REQUIRED ACTION —
Reproduce the listing below word for word, from its first line through the line containing "9: (745, 552)", with both of those lines included. Leave out the pictures.

INFORMATION SHOWN —
⁂

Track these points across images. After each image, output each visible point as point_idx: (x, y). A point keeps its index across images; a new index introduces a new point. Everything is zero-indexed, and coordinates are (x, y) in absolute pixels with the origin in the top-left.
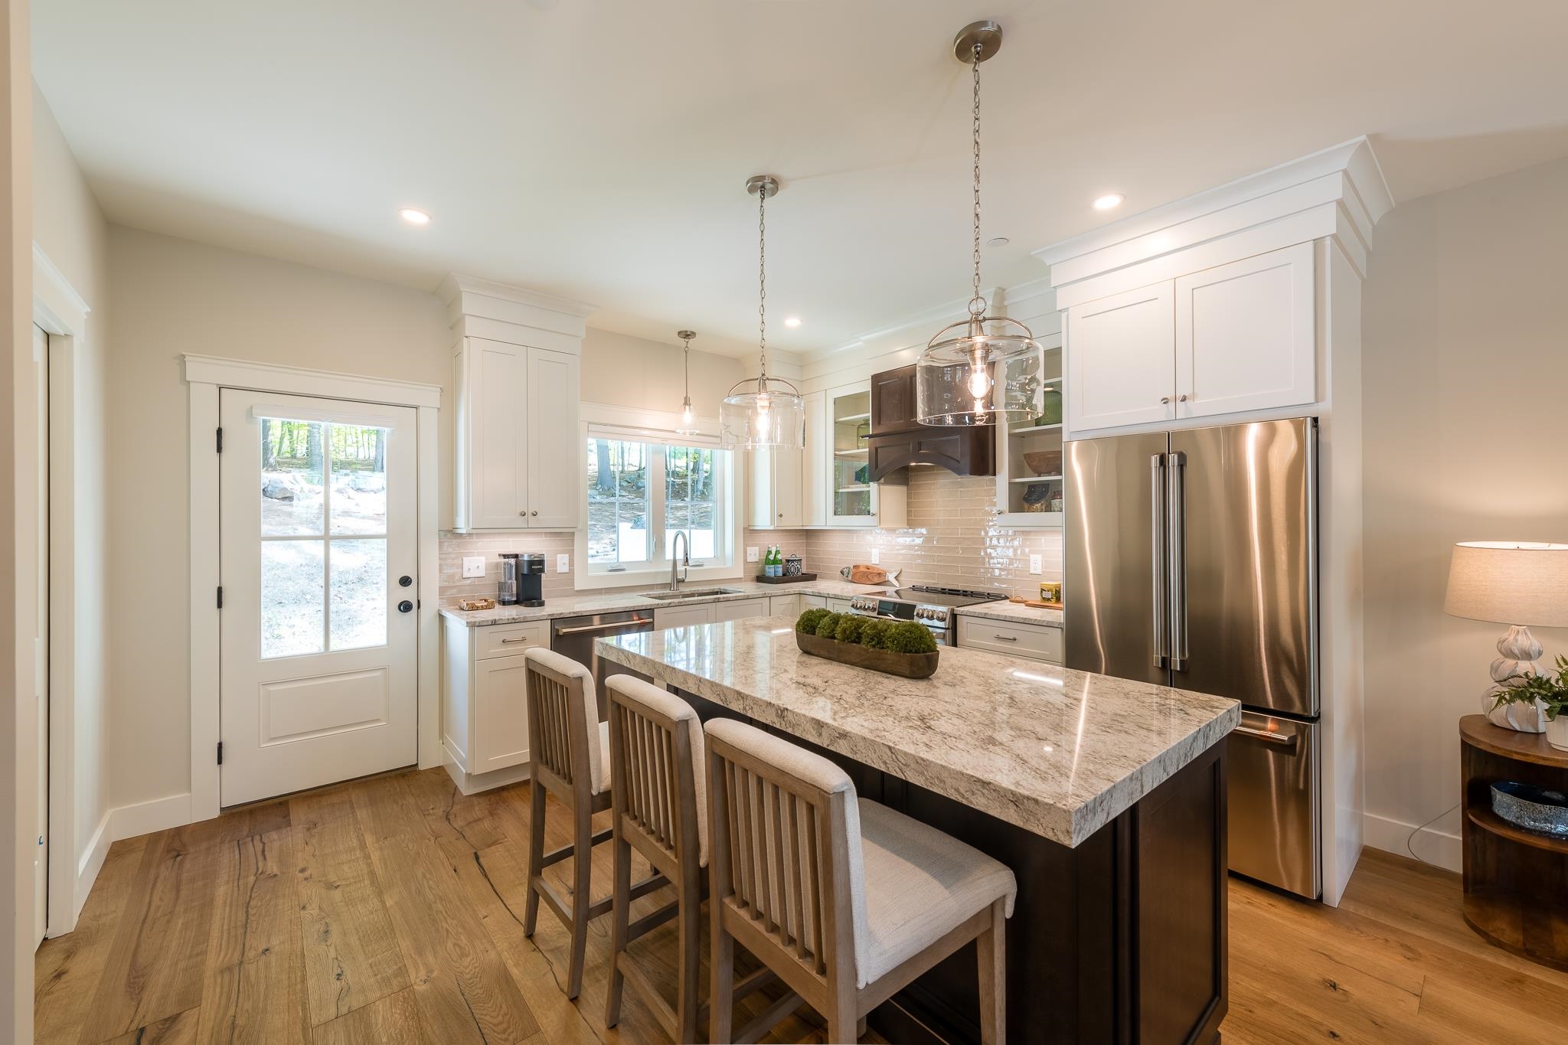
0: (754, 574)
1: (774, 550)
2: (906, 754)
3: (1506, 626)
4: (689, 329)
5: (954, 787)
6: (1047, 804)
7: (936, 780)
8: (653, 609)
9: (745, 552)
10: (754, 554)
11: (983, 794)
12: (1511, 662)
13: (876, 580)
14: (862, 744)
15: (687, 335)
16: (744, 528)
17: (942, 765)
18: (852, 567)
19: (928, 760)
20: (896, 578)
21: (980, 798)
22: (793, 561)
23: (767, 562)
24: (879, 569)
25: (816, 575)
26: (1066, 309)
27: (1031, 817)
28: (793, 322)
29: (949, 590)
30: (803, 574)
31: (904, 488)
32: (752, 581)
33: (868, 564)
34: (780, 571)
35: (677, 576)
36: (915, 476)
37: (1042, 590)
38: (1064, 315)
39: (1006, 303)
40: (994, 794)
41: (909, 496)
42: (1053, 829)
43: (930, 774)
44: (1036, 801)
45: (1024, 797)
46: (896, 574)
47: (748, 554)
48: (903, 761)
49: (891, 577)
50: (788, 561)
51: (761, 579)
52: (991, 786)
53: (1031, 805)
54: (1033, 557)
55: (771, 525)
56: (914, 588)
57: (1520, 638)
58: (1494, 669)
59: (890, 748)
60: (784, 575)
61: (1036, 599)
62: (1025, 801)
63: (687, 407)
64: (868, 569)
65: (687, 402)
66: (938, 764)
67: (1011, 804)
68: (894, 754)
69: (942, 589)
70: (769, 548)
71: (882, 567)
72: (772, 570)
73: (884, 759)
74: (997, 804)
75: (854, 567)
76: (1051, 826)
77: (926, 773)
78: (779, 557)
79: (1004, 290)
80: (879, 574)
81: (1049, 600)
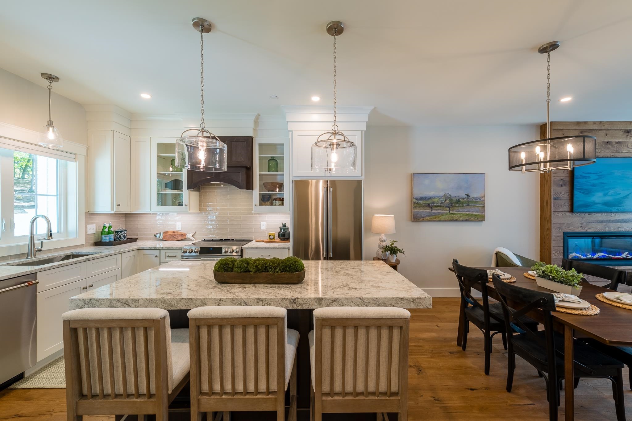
0: (92, 241)
1: (107, 226)
2: (368, 298)
3: (381, 234)
4: (54, 74)
5: (390, 304)
6: (424, 298)
7: (382, 304)
8: (36, 273)
9: (86, 228)
10: (92, 229)
11: (401, 302)
12: (382, 243)
13: (180, 238)
14: (346, 301)
15: (50, 78)
16: (85, 213)
17: (384, 298)
18: (163, 232)
19: (378, 298)
20: (192, 236)
21: (400, 304)
22: (121, 231)
23: (103, 232)
24: (181, 233)
25: (137, 238)
26: (292, 131)
27: (419, 304)
28: (146, 96)
29: (225, 239)
30: (127, 239)
31: (198, 193)
32: (91, 245)
33: (174, 230)
34: (112, 237)
35: (34, 247)
36: (204, 187)
37: (270, 236)
38: (290, 133)
39: (258, 121)
40: (406, 301)
41: (200, 197)
42: (426, 305)
43: (379, 303)
44: (420, 298)
45: (416, 298)
46: (192, 234)
47: (88, 229)
48: (367, 302)
49: (189, 236)
50: (117, 232)
51: (98, 243)
52: (404, 299)
53: (419, 300)
54: (262, 223)
55: (111, 210)
56: (205, 240)
57: (384, 237)
58: (379, 245)
59: (360, 298)
60: (115, 240)
61: (267, 239)
62: (417, 299)
63: (51, 129)
64: (174, 233)
65: (50, 124)
66: (383, 298)
67: (412, 302)
68: (362, 300)
69: (221, 239)
70: (104, 224)
71: (183, 232)
72: (107, 238)
73: (357, 304)
74: (407, 304)
75: (164, 232)
76: (425, 304)
77: (377, 303)
78: (112, 229)
79: (259, 115)
80: (182, 235)
81: (272, 239)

⁂

PROBLEM SOLUTION —
Track these points across images. After each image, output each visible point as point_idx: (x, y). A point keeps its index across images; a new index introduces a new point. Everything is zero-indexed, and coordinates are (x, y) in absolute pixels with the origin in the top-left.
0: (754, 574)
1: (774, 550)
2: (906, 754)
3: (1506, 626)
4: (689, 329)
5: (954, 787)
6: (1047, 804)
7: (936, 780)
8: (653, 609)
9: (745, 552)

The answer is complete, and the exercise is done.